Used nuclear fuel contains a mixture of highly radiotoxic elements and must be handled and stored with great care due to the potential for environmental damage. As such, special consideration must be given to how long and where the used fuel will be stored. However, used fuel is still quite rich in uranium and plutonium (~96-97% of the initial heavy metal) and therefore can be a viable feedstock for these metals. To minimize the waste volume as well as the storage time scale, various separation techniques to isolate useful material for possible reuse have been proposed [1]. Currently, the most widely practiced method is the Plutonium Uranium Redox Extraction (PUREX) process that was designed to address this issue by utilizing tributyl phosphate (TBP) to selectively extract plutonium and uranium from used fuel by liquid-liquid extraction. More recent efforts have been aimed at the separation of the minor actinides from used nuclear fuel. These minor actinides would still remain in the high-level waste after the PUREX step and would require further extraction steps to be removed. The Actinide-Lanthanide Separation (ALSEP) process, utilizing the solvating extractant N,N,N’,N’-tetra(2-ethylhexyl)diglycolamide (T2EHDGA) as well as the acidic 2-ethylhexyl phosphonic acid mono-2-ethylhexyl ester (HEH[EHP]) for the co-extraction of lanthanides and actinides from solutions of high nitric acid concentration is currently under development to tackle this problem [2], [3].

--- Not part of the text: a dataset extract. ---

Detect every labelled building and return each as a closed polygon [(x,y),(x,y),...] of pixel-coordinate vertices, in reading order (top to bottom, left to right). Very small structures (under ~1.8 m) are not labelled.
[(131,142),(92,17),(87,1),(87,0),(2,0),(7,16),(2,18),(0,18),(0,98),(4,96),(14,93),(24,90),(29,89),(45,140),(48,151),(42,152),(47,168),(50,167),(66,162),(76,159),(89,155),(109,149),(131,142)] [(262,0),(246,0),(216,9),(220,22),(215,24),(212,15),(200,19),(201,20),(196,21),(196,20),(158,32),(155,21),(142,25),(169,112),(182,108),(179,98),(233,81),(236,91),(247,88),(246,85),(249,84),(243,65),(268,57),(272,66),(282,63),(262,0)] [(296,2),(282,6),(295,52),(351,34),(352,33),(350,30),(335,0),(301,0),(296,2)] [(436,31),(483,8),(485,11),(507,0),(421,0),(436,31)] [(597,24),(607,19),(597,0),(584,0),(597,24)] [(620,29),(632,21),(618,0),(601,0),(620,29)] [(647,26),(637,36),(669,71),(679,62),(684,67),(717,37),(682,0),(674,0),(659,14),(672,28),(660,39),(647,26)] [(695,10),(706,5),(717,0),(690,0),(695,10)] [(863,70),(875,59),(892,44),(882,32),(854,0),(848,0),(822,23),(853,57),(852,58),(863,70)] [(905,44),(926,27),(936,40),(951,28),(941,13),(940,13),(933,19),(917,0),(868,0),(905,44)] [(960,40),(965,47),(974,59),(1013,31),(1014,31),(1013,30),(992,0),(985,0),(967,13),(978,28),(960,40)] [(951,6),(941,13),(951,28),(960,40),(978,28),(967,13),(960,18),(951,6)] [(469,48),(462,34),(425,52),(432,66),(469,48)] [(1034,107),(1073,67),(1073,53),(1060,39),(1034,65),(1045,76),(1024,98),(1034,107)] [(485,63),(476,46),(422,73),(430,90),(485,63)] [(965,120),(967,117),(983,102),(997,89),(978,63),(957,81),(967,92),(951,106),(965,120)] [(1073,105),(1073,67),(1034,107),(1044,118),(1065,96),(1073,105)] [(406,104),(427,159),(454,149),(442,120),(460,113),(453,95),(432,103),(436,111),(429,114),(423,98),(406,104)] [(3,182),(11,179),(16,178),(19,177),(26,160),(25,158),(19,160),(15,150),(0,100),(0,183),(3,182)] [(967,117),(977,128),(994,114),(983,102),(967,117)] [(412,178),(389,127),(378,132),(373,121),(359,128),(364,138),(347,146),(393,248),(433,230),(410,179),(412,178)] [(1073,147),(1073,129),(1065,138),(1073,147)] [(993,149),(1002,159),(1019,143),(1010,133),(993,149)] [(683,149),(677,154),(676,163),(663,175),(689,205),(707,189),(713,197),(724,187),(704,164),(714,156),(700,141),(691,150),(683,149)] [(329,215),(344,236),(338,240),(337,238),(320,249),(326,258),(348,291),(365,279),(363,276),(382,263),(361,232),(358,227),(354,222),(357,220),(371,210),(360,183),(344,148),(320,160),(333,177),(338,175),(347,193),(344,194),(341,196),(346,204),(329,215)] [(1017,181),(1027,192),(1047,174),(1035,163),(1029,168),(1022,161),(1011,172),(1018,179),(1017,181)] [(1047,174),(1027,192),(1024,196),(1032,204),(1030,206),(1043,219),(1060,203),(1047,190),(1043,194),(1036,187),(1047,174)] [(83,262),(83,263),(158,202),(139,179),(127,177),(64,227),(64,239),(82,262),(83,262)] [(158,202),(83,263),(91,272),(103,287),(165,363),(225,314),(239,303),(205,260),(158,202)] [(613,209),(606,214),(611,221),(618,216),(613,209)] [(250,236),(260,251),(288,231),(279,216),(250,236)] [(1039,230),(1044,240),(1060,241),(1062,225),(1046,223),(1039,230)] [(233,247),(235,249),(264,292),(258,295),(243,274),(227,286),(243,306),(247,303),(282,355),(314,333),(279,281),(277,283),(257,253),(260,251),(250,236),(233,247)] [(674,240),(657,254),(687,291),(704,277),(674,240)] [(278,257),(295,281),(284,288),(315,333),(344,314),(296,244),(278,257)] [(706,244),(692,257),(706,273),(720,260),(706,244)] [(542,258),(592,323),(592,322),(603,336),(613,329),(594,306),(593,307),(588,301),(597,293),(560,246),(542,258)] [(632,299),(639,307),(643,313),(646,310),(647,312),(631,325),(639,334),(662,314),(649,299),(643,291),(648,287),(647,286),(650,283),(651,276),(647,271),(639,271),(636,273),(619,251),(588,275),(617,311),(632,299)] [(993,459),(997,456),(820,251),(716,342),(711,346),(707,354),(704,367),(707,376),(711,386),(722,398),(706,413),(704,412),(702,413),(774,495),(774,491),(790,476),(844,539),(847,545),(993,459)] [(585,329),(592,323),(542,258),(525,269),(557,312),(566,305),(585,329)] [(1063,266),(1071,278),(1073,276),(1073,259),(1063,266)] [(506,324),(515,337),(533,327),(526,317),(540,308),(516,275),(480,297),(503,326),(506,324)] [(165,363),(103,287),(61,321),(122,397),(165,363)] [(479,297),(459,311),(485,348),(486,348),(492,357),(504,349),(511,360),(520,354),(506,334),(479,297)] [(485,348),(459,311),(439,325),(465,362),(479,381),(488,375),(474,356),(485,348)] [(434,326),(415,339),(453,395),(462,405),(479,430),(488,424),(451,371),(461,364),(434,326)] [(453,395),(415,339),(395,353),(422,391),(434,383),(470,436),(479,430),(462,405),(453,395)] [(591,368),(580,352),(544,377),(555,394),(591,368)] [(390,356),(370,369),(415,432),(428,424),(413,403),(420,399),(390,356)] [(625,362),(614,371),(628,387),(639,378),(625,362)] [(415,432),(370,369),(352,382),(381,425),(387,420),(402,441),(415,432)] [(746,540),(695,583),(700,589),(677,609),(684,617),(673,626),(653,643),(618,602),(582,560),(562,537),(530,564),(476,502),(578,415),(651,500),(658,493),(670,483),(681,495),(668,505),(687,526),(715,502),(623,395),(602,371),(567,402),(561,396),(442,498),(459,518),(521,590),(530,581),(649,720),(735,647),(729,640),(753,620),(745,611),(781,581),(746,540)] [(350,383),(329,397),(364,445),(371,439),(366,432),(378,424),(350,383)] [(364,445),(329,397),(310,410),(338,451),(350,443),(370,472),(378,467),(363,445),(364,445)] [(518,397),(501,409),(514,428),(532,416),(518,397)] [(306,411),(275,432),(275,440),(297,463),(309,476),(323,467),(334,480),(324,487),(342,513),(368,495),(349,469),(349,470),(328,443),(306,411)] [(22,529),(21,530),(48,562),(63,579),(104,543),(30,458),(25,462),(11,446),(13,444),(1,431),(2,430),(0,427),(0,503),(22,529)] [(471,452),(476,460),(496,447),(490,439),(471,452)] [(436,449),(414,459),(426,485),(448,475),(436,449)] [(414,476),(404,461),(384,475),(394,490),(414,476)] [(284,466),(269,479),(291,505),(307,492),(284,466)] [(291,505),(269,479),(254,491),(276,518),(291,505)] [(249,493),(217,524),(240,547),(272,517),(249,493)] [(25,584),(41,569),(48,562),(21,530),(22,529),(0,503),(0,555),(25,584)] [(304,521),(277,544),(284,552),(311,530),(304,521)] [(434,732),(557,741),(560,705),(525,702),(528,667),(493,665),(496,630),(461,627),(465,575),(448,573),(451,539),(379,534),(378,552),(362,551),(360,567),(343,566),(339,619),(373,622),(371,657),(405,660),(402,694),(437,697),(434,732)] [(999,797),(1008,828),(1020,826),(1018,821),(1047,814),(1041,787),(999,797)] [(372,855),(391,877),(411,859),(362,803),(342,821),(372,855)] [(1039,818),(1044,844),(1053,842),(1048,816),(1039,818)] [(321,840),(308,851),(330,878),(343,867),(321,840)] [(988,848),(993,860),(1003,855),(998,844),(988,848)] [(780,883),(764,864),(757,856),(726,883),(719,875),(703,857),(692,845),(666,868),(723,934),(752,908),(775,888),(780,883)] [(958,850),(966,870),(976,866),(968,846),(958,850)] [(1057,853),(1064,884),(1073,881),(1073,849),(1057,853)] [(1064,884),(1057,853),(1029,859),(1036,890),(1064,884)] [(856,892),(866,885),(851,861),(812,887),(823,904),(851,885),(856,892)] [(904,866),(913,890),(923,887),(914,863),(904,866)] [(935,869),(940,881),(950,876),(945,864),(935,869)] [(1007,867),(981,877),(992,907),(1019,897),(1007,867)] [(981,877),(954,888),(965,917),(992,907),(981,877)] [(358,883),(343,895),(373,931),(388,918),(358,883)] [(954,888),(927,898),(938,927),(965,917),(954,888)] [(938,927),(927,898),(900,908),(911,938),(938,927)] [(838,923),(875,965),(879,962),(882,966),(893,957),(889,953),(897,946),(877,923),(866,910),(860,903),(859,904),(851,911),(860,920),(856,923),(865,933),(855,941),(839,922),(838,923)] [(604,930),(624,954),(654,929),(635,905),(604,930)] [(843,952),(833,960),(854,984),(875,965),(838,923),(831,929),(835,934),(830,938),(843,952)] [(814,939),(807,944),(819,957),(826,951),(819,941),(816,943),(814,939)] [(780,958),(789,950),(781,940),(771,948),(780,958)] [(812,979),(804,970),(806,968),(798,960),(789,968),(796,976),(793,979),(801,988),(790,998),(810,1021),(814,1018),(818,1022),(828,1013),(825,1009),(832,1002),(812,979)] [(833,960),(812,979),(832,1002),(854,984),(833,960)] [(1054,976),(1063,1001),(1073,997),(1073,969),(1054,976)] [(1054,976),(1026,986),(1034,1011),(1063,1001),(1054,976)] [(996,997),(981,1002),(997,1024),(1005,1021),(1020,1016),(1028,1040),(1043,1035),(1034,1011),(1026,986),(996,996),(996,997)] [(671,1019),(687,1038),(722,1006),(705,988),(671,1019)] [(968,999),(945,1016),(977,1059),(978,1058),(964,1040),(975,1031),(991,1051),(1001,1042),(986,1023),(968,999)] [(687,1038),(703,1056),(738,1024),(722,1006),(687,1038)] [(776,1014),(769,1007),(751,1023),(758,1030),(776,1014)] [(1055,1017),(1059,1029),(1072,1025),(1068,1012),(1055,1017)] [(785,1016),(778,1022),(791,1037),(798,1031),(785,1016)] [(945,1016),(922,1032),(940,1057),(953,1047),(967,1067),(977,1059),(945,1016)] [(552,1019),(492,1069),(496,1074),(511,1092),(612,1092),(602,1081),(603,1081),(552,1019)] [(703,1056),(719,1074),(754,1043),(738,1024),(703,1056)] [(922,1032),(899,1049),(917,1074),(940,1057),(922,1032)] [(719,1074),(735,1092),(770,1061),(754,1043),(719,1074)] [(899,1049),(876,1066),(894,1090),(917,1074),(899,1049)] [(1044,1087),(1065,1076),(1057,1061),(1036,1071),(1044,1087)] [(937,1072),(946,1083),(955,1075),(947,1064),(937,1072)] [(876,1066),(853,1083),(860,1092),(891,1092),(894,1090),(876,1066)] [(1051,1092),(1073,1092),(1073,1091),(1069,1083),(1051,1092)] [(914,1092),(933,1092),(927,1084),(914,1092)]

Due to the intense radiation of used fuel, solvent extraction processes designed to treat used nuclear fuel experience degradation of the extracting ligands. The products of the degradation can adversely affect the efficiency of the overall extraction process as well as form a third phase or lower the selectivity of the extraction. Prior studies of the radiolysis of TBP without metal contact as a function of various types of radiation have been done [4], [5]. In this study, the degradation is caused by low linear energy transfer (LET) radiolysis and high LET radiolysis (using the 10B (n, α)7 Li reaction) of ALSEP solution with and without nitric acid uptake as well as metal loaded TBP. The results discussed will be of systems of 0.1M TBP/dodecane, 1M TBP/dodecane contacted with nitric acid and varying concentration of uranyl nitrate to observe the effect of increased metal loading. I also establish preliminary degradation constants for the ALSEP ligands HEH[EHP] and T2EHDGA as a function of low and high LET radiation as well as acid uptake.